La decostruzione dell'icona nell'era della convergenza mediale
In un’attualità definita dall’impossibilità di credere a immagini artificiali e manipolabili, la risposta di questa nuova lettura del simbolo massimo del fumetto americano è quella di ritornare a credere nell’intervento umano sullo sfondo visuale e di accettare il suo nuovo statuto e, come ricorda Malavasi, “celebrarlo nella sua natura crossmediale, cortocircuitata, magmatica, frammentaria, fluida, convergente e sociale”. Come nel suo saggio trattato in apertura quest’ultimo usava Zero Dark Thirty (Kathryn Bigelow, 2013) come esempio del modo in cui il cinema americano avesse ordinato le immagini frammentarie dell’attacco alle Torri Gemelle per venire a capo con il proprio trauma, nel 2025 possiamo usare Superman di James Gunn come ultima tappa di un percorso necessario al cittadino americano per ritornare a credere nelle icone, ormai mediate e inserite nel flusso moderno.

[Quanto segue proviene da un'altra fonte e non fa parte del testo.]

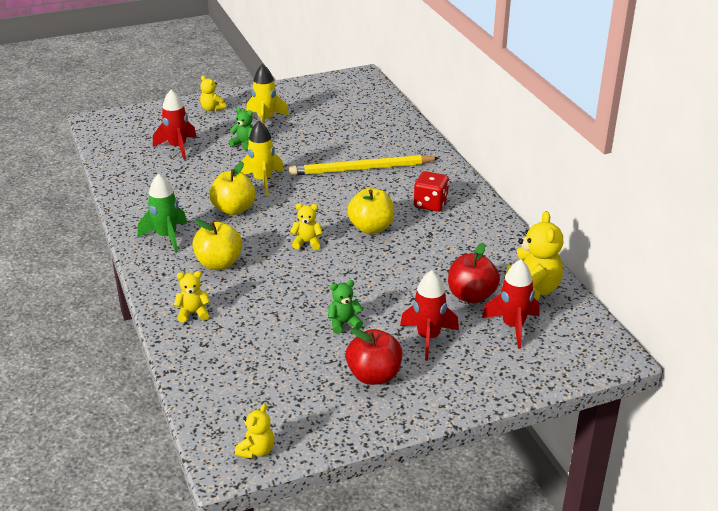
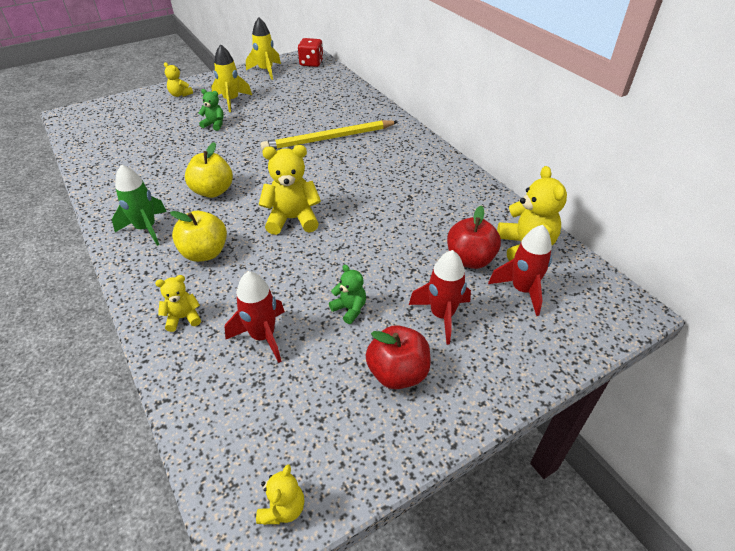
camera: 10 degrees left, 10 degrees up
red rocket [153,89,197,160] -> red rocket moved to [225,271,285,363]
yellow rocket [241,121,284,195] -> yellow rocket moved to [246,17,281,80]
yellow teddy bear [290,203,323,250] -> yellow teddy bear [259,145,321,235], size x1.81
green teddy bear [328,280,363,334] -> green teddy bear turned 75 degrees clockwise [329,264,366,324]
yellow apple [347,188,394,234] -> none
red dice [414,171,449,211] -> red dice moved to [298,38,323,67]

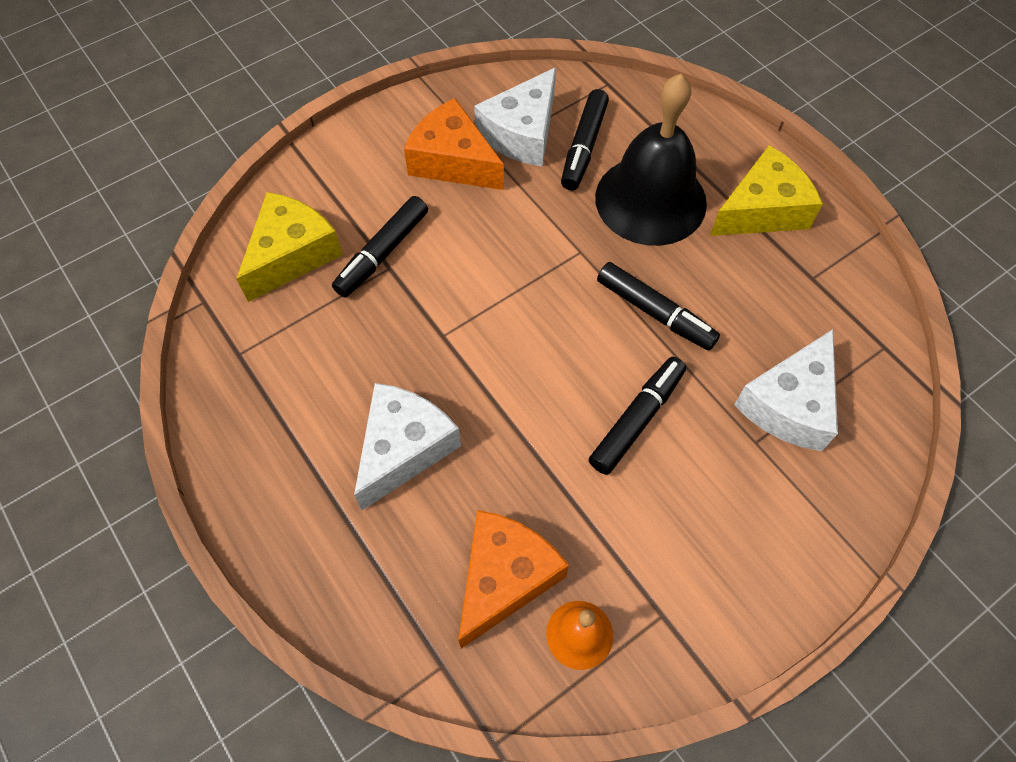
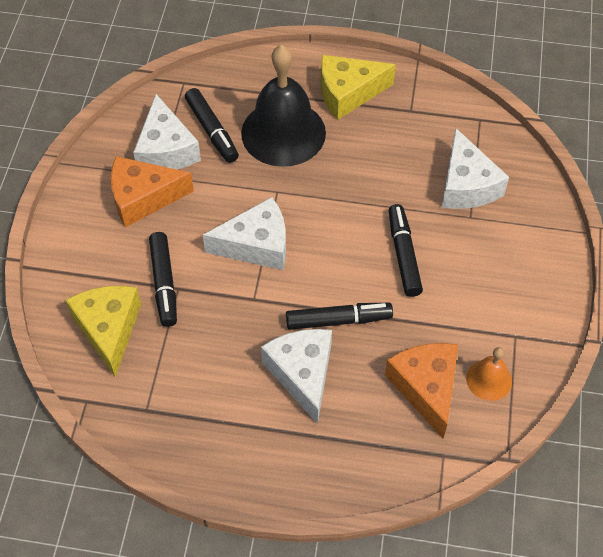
camera: 45 degrees left, 5 degrees down
black marker [597,262,720,351] -> black marker moved to [286,303,393,330]
yellow cheese [710,145,823,236] -> yellow cheese turned 120 degrees counterclockwise [321,55,396,120]
none -> white cheese [203,197,286,270]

Nella sequenza finale del film, di fronte all’impossibilità di continuare ad avere fede nel video fatto dai genitori biologici, Clark sceglie di quali immagini circondarsi e su quali modelli impostare la sua azione eroica. Superman stesso può tornare a credere nelle immagini e con lui lo spettatore può tornare a “credere che un uomo possa volare”.